А ночью… в наш дом забрался Брайс, чтобы ограбить, и буквально остолбенел, когда увидел меня. Еще бы, залезть в считавшийся пустым дом богатеев и внезапно обнаружить, что в нем остался кто-то из хозяев, пусть и малолетняя девчонка. И пока он пребывал в ступоре и смотрел на меня, как на призрак или выходца из бездны, очнулась я и, схватив со столика подсвечник, подбежала к нему и что было сил ударила по голове. Несмотря на то что я была все еще слаба после болезни, удар оказался весьма удачным. Брайс рухнул как подкошенный, но я отчего-то не стала звать слуг на помощь, а просто связала кэпа поясом от халата и села рядом. Он очнулся через пару часов и очень удивился. А потом мы поговорили…

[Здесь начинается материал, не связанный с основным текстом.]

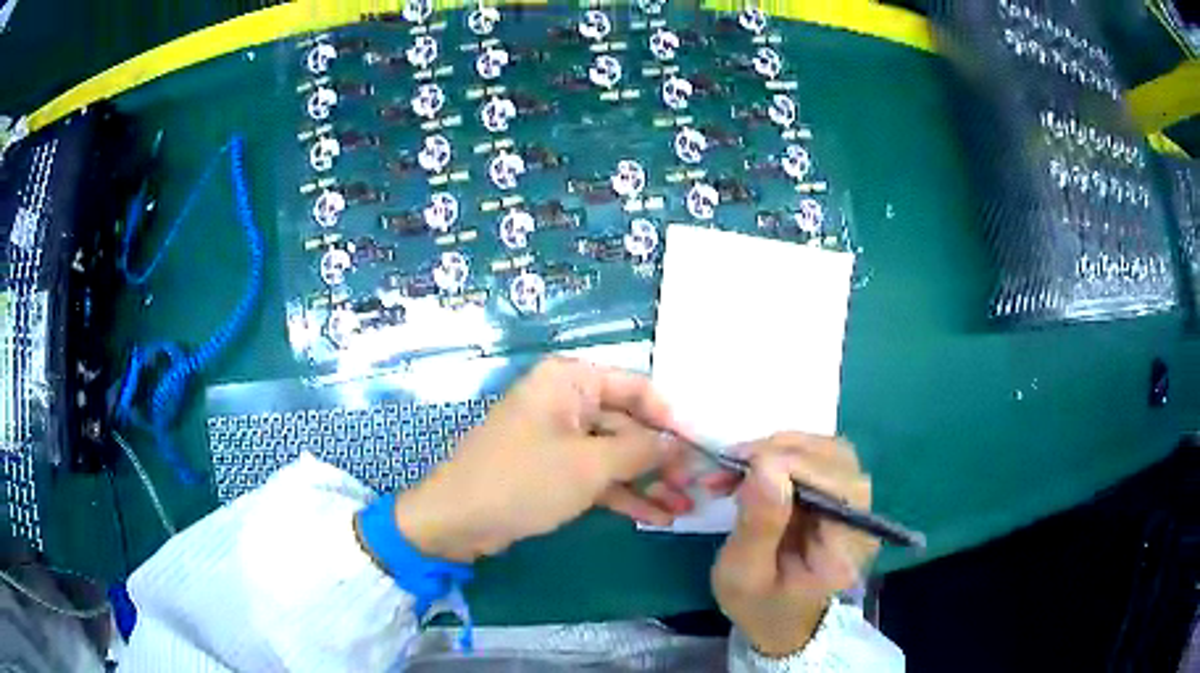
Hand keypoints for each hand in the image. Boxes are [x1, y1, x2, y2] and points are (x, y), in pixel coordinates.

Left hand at [393, 358, 693, 562]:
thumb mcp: (588, 465)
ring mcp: (560, 439)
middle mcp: (566, 402)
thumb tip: (679, 443)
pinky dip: (625, 495)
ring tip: (686, 507)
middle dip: (662, 458)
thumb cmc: (523, 480)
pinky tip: (658, 516)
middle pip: (628, 424)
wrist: (457, 521)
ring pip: (615, 455)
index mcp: (569, 382)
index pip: (636, 388)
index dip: (671, 417)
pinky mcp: (554, 471)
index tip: (702, 446)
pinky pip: (597, 476)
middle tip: (698, 485)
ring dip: (649, 481)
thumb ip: (640, 451)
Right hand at [709, 433, 877, 657]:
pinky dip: (782, 455)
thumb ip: (758, 525)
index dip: (793, 464)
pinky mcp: (838, 496)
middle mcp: (860, 519)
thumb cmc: (760, 604)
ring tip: (739, 466)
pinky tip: (754, 471)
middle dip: (782, 452)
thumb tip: (765, 465)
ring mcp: (854, 504)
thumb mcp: (744, 576)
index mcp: (845, 548)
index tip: (741, 463)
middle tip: (733, 462)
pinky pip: (817, 459)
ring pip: (828, 452)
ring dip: (780, 449)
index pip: (838, 487)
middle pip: (837, 460)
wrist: (780, 620)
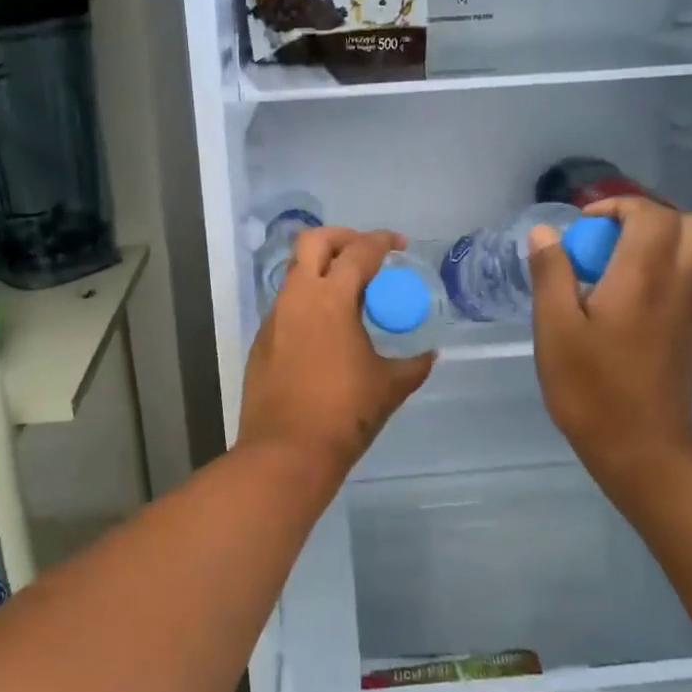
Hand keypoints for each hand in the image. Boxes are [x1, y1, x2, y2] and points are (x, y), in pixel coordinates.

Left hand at [239, 227, 433, 471]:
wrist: (286, 453)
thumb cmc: (343, 415)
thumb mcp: (388, 387)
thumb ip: (413, 365)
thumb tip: (429, 356)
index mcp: (330, 299)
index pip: (359, 252)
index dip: (381, 241)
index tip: (399, 245)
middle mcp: (297, 298)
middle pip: (313, 241)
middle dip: (342, 238)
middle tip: (365, 254)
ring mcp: (274, 318)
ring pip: (296, 274)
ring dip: (322, 272)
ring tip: (350, 296)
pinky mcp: (262, 340)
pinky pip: (287, 306)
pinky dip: (309, 303)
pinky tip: (327, 332)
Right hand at [528, 197, 691, 476]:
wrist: (643, 450)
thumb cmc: (592, 388)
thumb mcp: (555, 329)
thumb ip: (551, 274)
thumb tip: (545, 232)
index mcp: (643, 277)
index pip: (652, 214)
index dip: (618, 206)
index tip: (583, 227)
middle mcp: (675, 285)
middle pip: (690, 225)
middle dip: (647, 217)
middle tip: (606, 238)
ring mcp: (686, 311)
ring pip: (691, 252)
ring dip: (655, 243)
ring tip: (608, 267)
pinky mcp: (685, 333)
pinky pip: (682, 280)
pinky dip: (656, 271)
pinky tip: (616, 302)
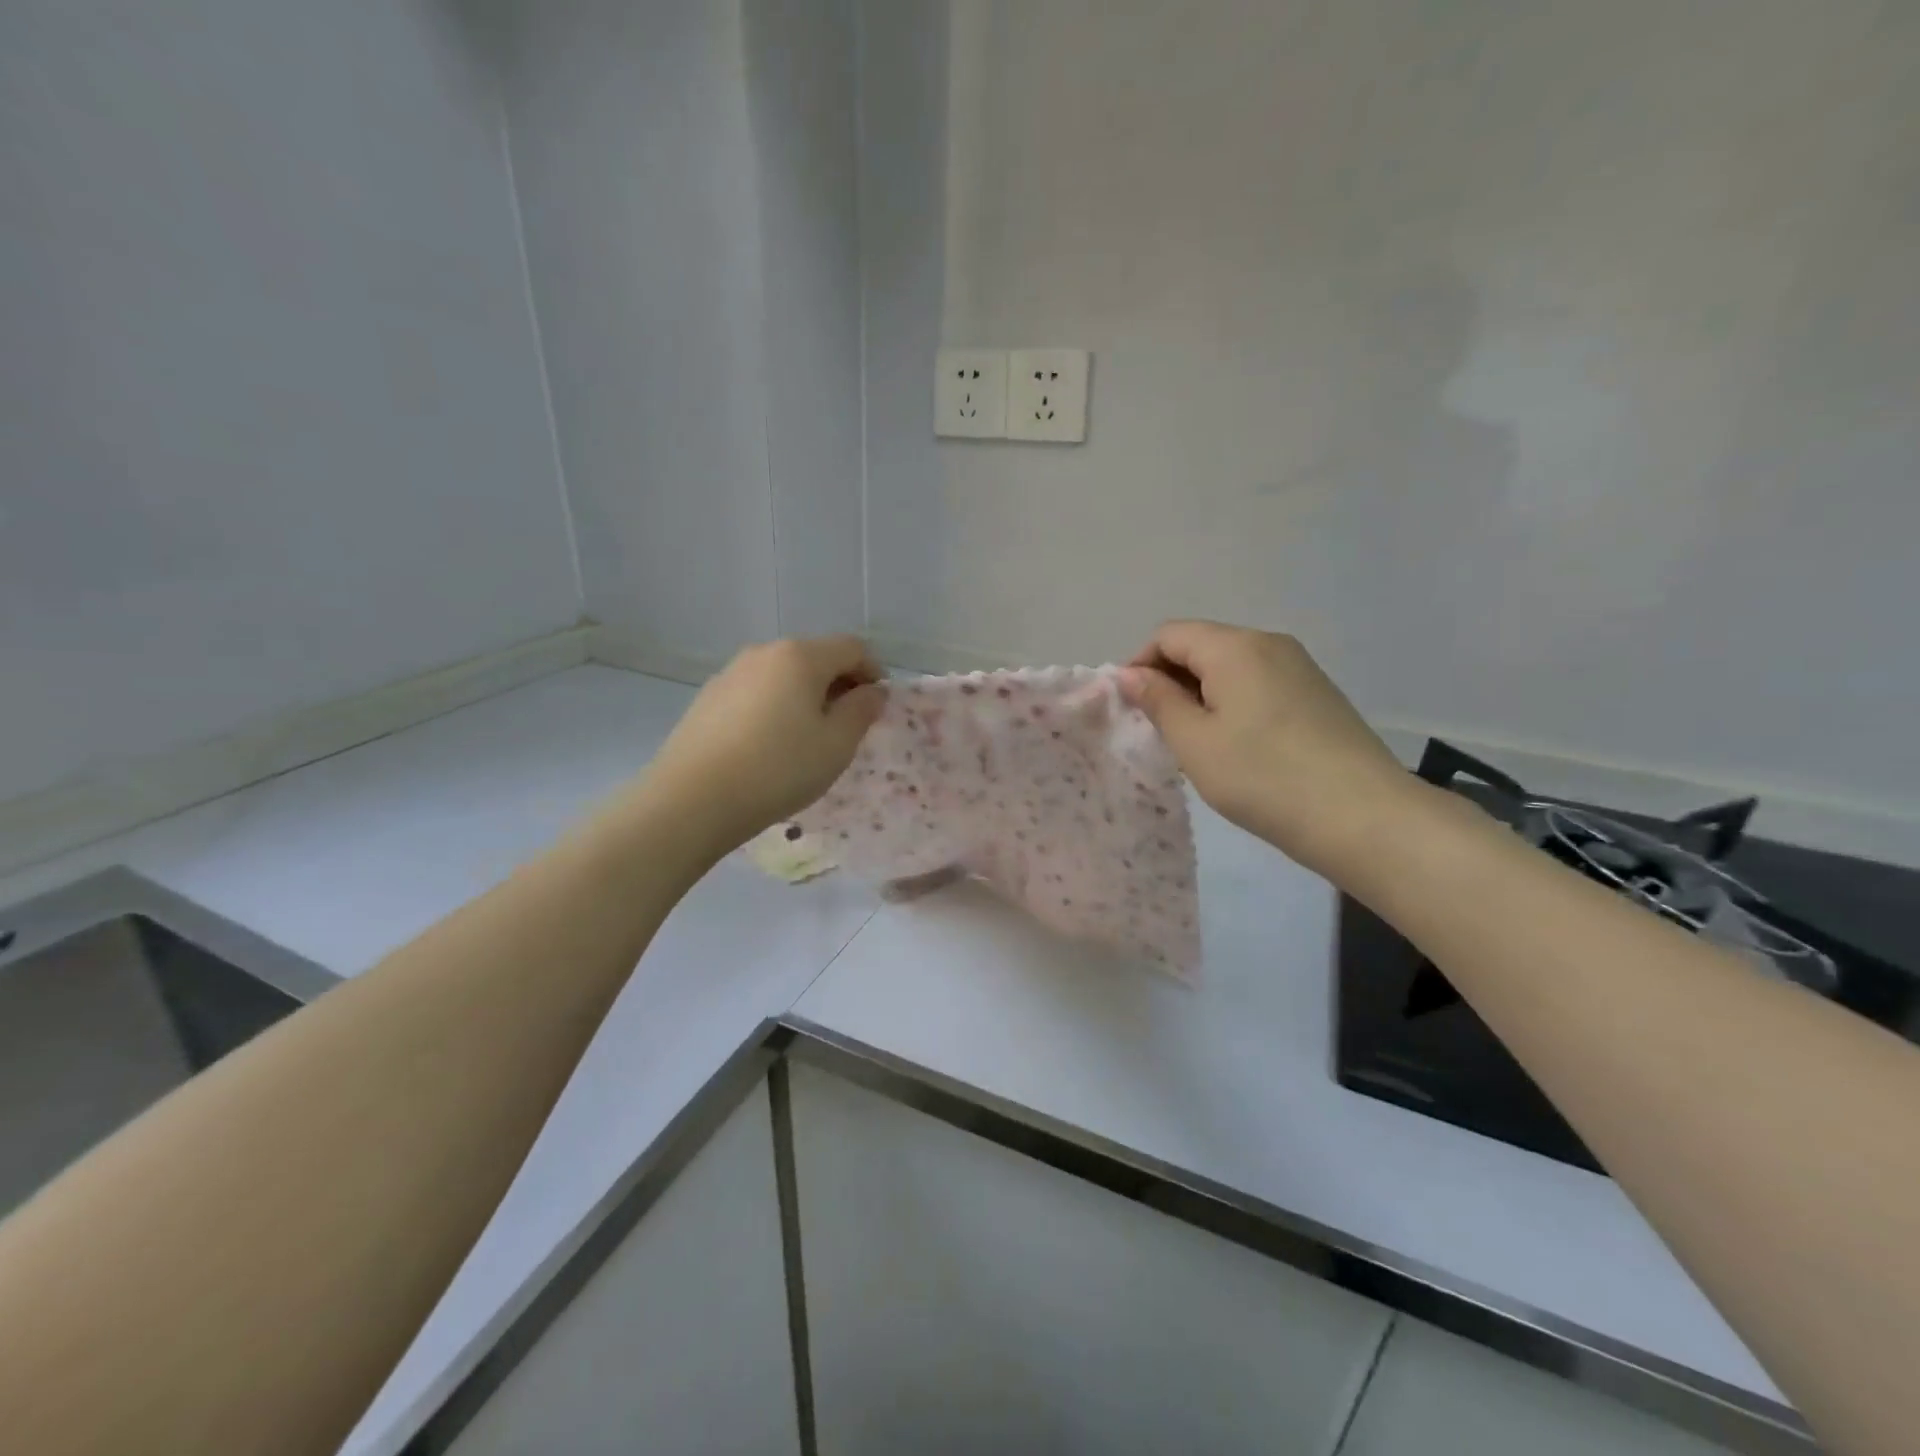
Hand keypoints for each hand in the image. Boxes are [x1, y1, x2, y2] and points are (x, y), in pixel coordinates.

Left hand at [640, 636, 885, 858]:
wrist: (692, 799)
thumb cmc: (778, 768)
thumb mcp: (836, 745)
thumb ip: (861, 711)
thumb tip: (873, 691)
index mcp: (800, 656)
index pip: (852, 648)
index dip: (874, 672)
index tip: (878, 707)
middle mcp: (764, 653)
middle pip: (816, 657)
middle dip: (839, 684)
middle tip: (848, 726)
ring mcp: (731, 673)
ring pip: (783, 675)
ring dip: (806, 697)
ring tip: (808, 739)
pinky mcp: (708, 698)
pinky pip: (756, 693)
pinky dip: (775, 708)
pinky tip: (770, 745)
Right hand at [1118, 620, 1416, 877]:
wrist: (1363, 817)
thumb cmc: (1263, 777)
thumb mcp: (1195, 742)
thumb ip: (1158, 701)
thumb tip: (1130, 674)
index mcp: (1234, 647)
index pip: (1169, 635)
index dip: (1139, 664)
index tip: (1130, 708)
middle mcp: (1269, 643)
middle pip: (1202, 645)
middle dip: (1170, 680)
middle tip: (1158, 731)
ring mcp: (1300, 667)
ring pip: (1231, 667)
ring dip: (1201, 694)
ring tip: (1195, 743)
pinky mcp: (1318, 694)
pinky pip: (1259, 684)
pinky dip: (1233, 703)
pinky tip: (1237, 746)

Не знаю, почему я так повела себя в ту ночь, почему развязала и отпустила Брайса? Возможно, сыграло свою роль упрямство и осознание того, что поступаю противозаконно, а может, я уже тогда поняла, что надо делать так, как подсказывает сердце, и это правильно. Впрочем, какая разница? Я рада, что поступила так, а не иначе…
На следующий день мне стало намного лучше, ушли все симптомы болезни. Но не успела я спуститься к завтраку, как появились стражи с известием о несчастье, а несколько часов спустя принесли Алена…
Опять я вспоминаю то, о чем старалась не думать. Надо решать проблемы по мере их поступления, а я загоняю себя в клетку прошлого. Это неправильно и ведет в никуда. Нельзя жить прошлым – только настоящим и думать о будущем. А в настоящем у меня проблема в виде Сефера, и если я не разрешу ее, то не будет и будущего.
Невзирая на грусть, навеянную воспоминаниями, я озорно улыбнулась, быстро посмотрев на себя. Вот тому веселье, кто страдает бессонницей и в качестве панацеи прогуливается по нашему району! Хихикнула, представив картинку: идет себе человек, звезды считает в тщетных попытках уснуть, поднимает голову, а там – обнаженная дева у окна.